Оценка фагоцитарной функции макрофагов костного мозга новорожденных с помощью флуоресцентного анализа поглощения бактерий

Для начала ресуспендирования костного мозга новорожденных мышей производили макрофаги в полный DMEM без фенола красного или антибиотиков. Засейте 500 микролитров клеточной суспензии с плотностью 200 000 на квадрант в 35-миллиметровую четырехугольную чашку. Снимите заранее рассчитанный запас кишечной палочки от минус 80 градусов по Цельсию.

Аликвотируйте нужный объем клеточной суспензии в микроцентрифужную пробирку объемом 1,7 миллилитра для приготовления бактериального посевного материала при кратности инфекции 25, затем добавьте PBS до общего объема в один миллилитр. Центрифугируйте бактериальную суспензию при 2000 G в течение пяти минут и повторно суспендируйте гранулу в 50 микролитрах PBS. Добавьте зеленый флуоресцентный pH-чувствительный краситель до конечной концентрации 500 микромоляров и инкубируйте в течение 20 минут в темноте для конъюгации красителя.
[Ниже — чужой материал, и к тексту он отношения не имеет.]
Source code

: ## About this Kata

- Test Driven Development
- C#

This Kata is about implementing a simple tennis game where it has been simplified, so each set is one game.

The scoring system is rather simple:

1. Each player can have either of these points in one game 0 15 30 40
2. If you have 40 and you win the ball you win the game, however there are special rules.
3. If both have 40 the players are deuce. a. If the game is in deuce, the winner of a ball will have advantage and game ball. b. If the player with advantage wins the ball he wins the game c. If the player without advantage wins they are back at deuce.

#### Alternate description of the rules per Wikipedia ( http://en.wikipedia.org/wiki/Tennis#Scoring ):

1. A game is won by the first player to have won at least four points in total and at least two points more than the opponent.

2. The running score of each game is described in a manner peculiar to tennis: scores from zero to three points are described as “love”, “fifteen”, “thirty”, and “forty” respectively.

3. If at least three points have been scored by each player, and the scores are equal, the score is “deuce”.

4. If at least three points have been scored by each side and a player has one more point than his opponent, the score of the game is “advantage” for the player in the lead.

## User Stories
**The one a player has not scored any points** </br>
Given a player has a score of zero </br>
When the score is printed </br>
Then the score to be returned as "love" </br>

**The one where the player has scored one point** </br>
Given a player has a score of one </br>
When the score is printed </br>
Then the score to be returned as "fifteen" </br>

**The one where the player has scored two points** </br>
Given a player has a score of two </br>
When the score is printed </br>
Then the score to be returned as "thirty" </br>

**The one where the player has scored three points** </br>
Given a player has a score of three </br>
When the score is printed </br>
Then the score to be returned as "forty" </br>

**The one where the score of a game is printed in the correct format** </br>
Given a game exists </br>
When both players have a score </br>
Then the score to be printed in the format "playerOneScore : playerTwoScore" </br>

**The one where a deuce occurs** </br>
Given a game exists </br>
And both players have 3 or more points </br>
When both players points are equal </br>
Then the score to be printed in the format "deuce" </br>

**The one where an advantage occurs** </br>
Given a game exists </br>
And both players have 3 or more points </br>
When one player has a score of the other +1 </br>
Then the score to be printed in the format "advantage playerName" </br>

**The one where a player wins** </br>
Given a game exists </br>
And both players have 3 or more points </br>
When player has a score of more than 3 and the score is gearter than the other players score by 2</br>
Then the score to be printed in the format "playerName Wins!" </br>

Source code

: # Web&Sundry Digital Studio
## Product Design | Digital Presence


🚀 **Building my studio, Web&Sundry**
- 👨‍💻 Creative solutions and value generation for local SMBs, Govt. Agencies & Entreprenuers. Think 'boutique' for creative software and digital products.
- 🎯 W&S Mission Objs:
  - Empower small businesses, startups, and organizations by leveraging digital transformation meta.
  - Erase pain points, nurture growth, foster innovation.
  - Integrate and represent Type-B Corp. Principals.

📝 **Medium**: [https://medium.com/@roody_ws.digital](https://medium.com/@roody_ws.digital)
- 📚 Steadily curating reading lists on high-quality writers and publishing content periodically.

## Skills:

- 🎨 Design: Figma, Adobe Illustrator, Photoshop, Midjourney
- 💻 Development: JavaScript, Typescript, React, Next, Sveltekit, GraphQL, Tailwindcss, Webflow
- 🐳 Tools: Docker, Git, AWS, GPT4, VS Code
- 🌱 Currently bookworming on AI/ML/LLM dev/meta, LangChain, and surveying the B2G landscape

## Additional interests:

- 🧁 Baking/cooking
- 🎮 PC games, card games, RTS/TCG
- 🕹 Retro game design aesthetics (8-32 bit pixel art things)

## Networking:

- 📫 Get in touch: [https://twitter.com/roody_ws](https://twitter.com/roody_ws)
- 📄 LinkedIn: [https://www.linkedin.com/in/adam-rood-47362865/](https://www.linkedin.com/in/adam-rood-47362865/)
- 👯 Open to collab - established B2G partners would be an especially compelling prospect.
Промойте бактерии четыре раза одним миллилитром PBS центрифугированием при 1000 G в течение пяти минут. Повторно суспендируйте гранулу в 500 микролитрах полного DMEM без фенола красного и добавьте в костный мозг макрофагальные культуры. Инкубируйте культуру при температуре 37 градусов Цельсия и 5% углекислого газа в течение четырех часов.

Добавьте 200 нанограммов проницаемого для клеток красного флуоресцентного красителя для окрашивания лизосом, При бактериальной инфекции было обнаружено большое количество зеленых флуоресцентных бактерий, фагоцитированных внутри макрофагов, полученных из костного мозга. Зеленая флуоресценция далее локализуется красной флуоресценцией, указывающей на подкисленные лизосомы. Фагоцитоз и появление зеленых чувствительных к pH дипозитивных макрофагов костного мозга новорожденных также наблюдались на протяжении всей четырехчасовой инфекции.